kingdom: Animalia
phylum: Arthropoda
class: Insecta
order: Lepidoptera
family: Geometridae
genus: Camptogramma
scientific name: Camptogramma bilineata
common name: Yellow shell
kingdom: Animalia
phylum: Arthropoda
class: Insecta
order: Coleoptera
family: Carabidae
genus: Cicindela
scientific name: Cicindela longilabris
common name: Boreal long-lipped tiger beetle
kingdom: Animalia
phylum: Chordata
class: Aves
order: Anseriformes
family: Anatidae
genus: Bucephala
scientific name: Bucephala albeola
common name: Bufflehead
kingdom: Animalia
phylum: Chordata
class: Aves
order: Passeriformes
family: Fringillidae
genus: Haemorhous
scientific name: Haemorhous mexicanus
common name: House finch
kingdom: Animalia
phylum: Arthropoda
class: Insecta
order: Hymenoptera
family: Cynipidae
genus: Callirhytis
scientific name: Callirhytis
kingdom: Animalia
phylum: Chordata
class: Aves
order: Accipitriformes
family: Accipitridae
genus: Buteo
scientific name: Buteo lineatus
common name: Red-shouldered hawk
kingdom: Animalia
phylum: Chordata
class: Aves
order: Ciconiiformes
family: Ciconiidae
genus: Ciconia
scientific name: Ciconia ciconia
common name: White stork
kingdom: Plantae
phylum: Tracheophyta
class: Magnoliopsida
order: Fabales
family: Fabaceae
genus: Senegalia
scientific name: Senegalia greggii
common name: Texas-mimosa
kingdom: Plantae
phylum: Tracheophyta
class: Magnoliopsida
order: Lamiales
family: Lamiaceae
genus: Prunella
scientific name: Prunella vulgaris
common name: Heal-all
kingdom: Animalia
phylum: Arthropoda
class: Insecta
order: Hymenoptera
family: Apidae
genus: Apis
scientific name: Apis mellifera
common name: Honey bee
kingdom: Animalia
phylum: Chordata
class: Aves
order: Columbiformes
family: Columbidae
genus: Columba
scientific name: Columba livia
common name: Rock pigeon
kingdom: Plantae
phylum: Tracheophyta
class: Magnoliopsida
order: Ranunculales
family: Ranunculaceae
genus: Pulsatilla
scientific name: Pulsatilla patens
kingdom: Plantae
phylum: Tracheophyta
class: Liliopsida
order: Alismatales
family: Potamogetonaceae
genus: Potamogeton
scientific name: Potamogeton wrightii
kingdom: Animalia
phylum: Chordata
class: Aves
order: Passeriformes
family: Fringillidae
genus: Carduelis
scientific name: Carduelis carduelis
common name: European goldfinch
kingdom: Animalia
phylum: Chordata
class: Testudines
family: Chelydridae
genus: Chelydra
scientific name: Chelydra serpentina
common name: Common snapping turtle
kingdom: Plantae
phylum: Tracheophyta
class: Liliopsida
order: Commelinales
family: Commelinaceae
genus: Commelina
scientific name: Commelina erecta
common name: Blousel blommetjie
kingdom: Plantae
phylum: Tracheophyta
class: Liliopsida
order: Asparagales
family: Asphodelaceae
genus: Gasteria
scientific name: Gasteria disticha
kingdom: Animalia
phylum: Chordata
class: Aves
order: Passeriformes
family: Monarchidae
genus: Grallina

------------

## Direction:
Put every line above into a JSON list of strings, with one string for each line and blank lines left out.

## Solution to this problem:
[
  "kingdom: Animalia",
  "phylum: Arthropoda",
  "class: Insecta",
  "order: Lepidoptera",
  "family: Geometridae",
  "genus: Camptogramma",
  "scientific name: Camptogramma bilineata",
  "common name: Yellow shell",
  "kingdom: Animalia",
  "phylum: Arthropoda",
  "class: Insecta",
  "order: Coleoptera",
  "family: Carabidae",
  "genus: Cicindela",
  "scientific name: Cicindela longilabris",
  "common name: Boreal long-lipped tiger beetle",
  "kingdom: Animalia",
  "phylum: Chordata",
  "class: Aves",
  "order: Anseriformes",
  "family: Anatidae",
  "genus: Bucephala",
  "scientific name: Bucephala albeola",
  "common name: Bufflehead",
  "kingdom: Animalia",
  "phylum: Chordata",
  "class: Aves",
  "order: Passeriformes",
  "family: Fringillidae",
  "genus: Haemorhous",
  "scientific name: Haemorhous mexicanus",
  "common name: House finch",
  "kingdom: Animalia",
  "phylum: Arthropoda",
  "class: Insecta",
  "order: Hymenoptera",
  "family: Cynipidae",
  "genus: Callirhytis",
  "scientific name: Callirhytis",
  "kingdom: Animalia",
  "phylum: Chordata",
  "class: Aves",
  "order: Accipitriformes",
  "family: Accipitridae",
  "genus: Buteo",
  "scientific name: Buteo lineatus",
  "common name: Red-shouldered hawk",
  "kingdom: Animalia",
  "phylum: Chordata",
  "class: Aves",
  "order: Ciconiiformes",
  "family: Ciconiidae",
  "genus: Ciconia",
  "scientific name: Ciconia ciconia",
  "common name: White stork",
  "kingdom: Plantae",
  "phylum: Tracheophyta",
  "class: Magnoliopsida",
  "order: Fabales",
  "family: Fabaceae",
  "genus: Senegalia",
  "scientific name: Senegalia greggii",
  "common name: Texas-mimosa",
  "kingdom: Plantae",
  "phylum: Tracheophyta",
  "class: Magnoliopsida",
  "order: Lamiales",
  "family: Lamiaceae",
  "genus: Prunella",
  "scientific name: Prunella vulgaris",
  "common name: Heal-all",
  "kingdom: Animalia",
  "phylum: Arthropoda",
  "class: Insecta",
  "order: Hymenoptera",
  "family: Apidae",
  "genus: Apis",
  "scientific name: Apis mellifera",
  "common name: Honey bee",
  "kingdom: Animalia",
  "phylum: Chordata",
  "class: Aves",
  "order: Columbiformes",
  "family: Columbidae",
  "genus: Columba",
  "scientific name: Columba livia",
  "common name: Rock pigeon",
  "kingdom: Plantae",
  "phylum: Tracheophyta",
  "class: Magnoliopsida",
  "order: Ranunculales",
  "family: Ranunculaceae",
  "genus: Pulsatilla",
  "scientific name: Pulsatilla patens",
  "kingdom: Plantae",
  "phylum: Tracheophyta",
  "class: Liliopsida",
  "order: Alismatales",
  "family: Potamogetonaceae",
  "genus: Potamogeton",
  "scientific name: Potamogeton wrightii",
  "kingdom: Animalia",
  "phylum: Chordata",
  "class: Aves",
  "order: Passeriformes",
  "family: Fringillidae",
  "genus: Carduelis",
  "scientific name: Carduelis carduelis",
  "common name: European goldfinch",
  "kingdom: Animalia",
  "phylum: Chordata",
  "class: Testudines",
  "family: Chelydridae",
  "genus: Chelydra",
  "scientific name: Chelydra serpentina",
  "common name: Common snapping turtle",
  "kingdom: Plantae",
  "phylum: Tracheophyta",
  "class: Liliopsida",
  "order: Commelinales",
  "family: Commelinaceae",
  "genus: Commelina",
  "scientific name: Commelina erecta",
  "common name: Blousel blommetjie",
  "kingdom: Plantae",
  "phylum: Tracheophyta",
  "class: Liliopsida",
  "order: Asparagales",
  "family: Asphodelaceae",
  "genus: Gasteria",
  "scientific name: Gasteria disticha",
  "kingdom: Animalia",
  "phylum: Chordata",
  "class: Aves",
  "order: Passeriformes",
  "family: Monarchidae",
  "genus: Grallina"
]